EXERCISE REQUIREMENTS
How many lines in the data below contain the word "Affiliate"? State only the number.

SOURCE MATERIAL
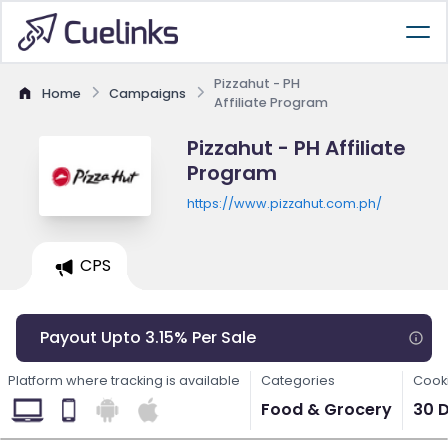
Pizzahut - PH
Home
Campaigns
Affiliate Program
Pizzahut - PH Affiliate
Program
https://www.pizzahut.com.ph/
CPS
Payout Upto 3.15% Per Sale
Platform where tracking is available
Categories
Cooki
Food & Grocery
30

RESULT OF THIS EXERCISE
2